Do you want to survive 100, 150, 200 kg and cannot overcome the dead center? Then find out which muscle groups are responsible for the breakthrough of strength in the bench press. Muscle congestion takes up a lot of psychological energy. Often, athletes make unforgivable mistakes in their quest to get out of the plateau state. You should remember that when your efforts do not give a positive result, then you can only harm yourself in the future. Today we are going to talk about how to overcome the dead center in the bench press. If you have been unable to overcome muscle congestion while doing this exercise for a long time, then read on.
The causes of muscle stasis in the bench
In each exercise, the blind spot is a consequence of one of three reasons:
- Moment;
- Physical moment;
- Psychological moment;
To get out of this situation, it is necessary to determine which of them is the main one in each particular case. It is on this that all your subsequent actions depend. Most athletes, namely about 90 percent, are sure that all the troubles lie in physical moments. This leads to the fact that they want to find out what exercises will allow them to overcome the plateau state and whether there is a need to make changes to the training program.
However, in practice, the situation is such that in almost 70 percent of such cases, it is all about technical errors, 20 percent are due to physical moments and only 10 percent - to psychological ones. The result is that most athletes are trying to find a problem where it does not exist at all. However, to achieve the best possible result, we will now consider each of the above three reasons in more detail.
Psychological reasons
Problems of this kind are most often characteristic of representatives of powerlifting, who were previously involved in bodybuilding. They tend to use a large number of bodybuilding training techniques, which is incorrect in this situation. This is what leads to technical errors when performing a bench press in a prone position.
Powerlifters need to use not only the pectoral muscles during the exercise, but the muscles of the whole body. In this regard, it should be noted that the main sign of a quality bench press in powerlifting is not pumped up chest, and triceps. This is the main reason for the appearance of psychological blockage, established by the athletes themselves. Some expect failure when performing a movement, although they should concentrate on technique as much as possible at this point. Others fall prey to their own bragging rights and excessive bragging. You should understand that the moment you start doing the exercise, you need to clear your mind of everything and pay attention only to technical issues. When you are overly aroused or an overly energetic training partner is around you, in most cases the most important aspects go unnoticed. In this regard, it is important to note that now we are talking not only about novice athletes. Intense arousal can be a major cause of muscle congestion in experienced athletes. These can be errors in the grip or incorrect positioning of the legs. At first glance, they seem insignificant, but in sports there are no trifles.
Technical aspects
Now we need to talk about the most common technical problems. The first of them is related to the fact that we already talked about it above, namely, with the inability to use the muscles of the whole body when performing the bench press.
If you just take the starting position on the bench and immediately start doing the bench press, then your performance is doomed to be low. In bodybuilding, everything is much simpler in this regard. In powerlifting, you need to prepare properly before starting the exercise.

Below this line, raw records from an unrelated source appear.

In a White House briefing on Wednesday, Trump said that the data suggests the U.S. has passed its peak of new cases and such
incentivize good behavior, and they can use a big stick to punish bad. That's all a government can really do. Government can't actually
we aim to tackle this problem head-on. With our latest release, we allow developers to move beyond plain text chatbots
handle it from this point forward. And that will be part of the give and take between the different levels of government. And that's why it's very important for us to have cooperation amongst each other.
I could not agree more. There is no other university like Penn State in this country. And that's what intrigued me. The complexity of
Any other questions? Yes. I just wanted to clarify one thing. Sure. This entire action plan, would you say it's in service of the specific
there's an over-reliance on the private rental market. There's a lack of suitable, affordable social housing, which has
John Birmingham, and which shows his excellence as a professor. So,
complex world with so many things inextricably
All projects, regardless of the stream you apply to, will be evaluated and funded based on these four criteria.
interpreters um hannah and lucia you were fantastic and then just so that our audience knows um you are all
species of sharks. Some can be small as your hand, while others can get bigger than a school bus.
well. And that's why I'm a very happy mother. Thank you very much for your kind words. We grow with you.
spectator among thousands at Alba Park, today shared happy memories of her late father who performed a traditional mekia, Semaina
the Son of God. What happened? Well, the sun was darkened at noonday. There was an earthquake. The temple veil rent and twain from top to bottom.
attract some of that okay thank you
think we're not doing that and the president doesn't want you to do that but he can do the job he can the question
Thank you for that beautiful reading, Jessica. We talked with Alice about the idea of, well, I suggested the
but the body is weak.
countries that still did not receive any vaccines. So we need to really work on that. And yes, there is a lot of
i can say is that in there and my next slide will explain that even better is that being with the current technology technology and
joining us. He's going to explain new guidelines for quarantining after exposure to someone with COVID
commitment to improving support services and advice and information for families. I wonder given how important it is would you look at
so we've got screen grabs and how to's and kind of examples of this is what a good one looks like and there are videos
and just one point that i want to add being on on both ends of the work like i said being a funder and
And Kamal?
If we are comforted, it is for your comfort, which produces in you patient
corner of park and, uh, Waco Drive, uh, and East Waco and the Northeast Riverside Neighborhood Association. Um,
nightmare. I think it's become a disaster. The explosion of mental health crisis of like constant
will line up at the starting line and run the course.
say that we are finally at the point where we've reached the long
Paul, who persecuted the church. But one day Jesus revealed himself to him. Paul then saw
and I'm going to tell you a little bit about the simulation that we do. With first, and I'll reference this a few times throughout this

We have already said that powerlifters should use the muscles of the whole body, from the chest to the hips, to improve their athletic performance in the bench. To do this with the lowest possible energy expenditure requires full-body tension. You should rest your feet well on the ground and your upper back on the bench.
Probably, now many are wondering how strong this tension should be. If you imagine that while doing the bench press someone will put pressure on your knee, then it should remain motionless. It all starts from the upper back. Many people should like the next test.
Position yourself on a bench so that your feet are on its surface, and then complete the bridge that wrestlers use. You need to push your hips as high as possible. In this case, you should rest your legs and upper back against the bench. Remember the sensation that appeared in the upper part of your back, because this is what you should feel when doing the bench press.
The second technical point is the incorrect position of the sports equipment. The bar should be in the same plane, mentally drawn between the wrists and elbow joints. However, most athletes move their wrists back a little.
For this reason, the position of the sports equipment is disturbed and the force that can be transferred to it is weakened. Adjust the position of the sports equipment and a lot of problems will disappear immediately. You will immediately notice how the shell will stop going behind the elbow joints, and the press will become an extension for the triceps.
Another technical mistake is weak leg work. Often, athletes do not pay due attention to this moment, and for this reason it is necessary to repeat the basic axiom - the bench press is a movement for the muscles of the whole body. If the legs do not work properly during its implementation, then the total effort will be much less. If you combine bodybuilding and powerlifting, then it's time to decide on the sport. Otherwise, you will not be able to succeed in any of them.
Once you can determine the cause of your stagnation, it will immediately become clear how to overcome the dead center in the bench press.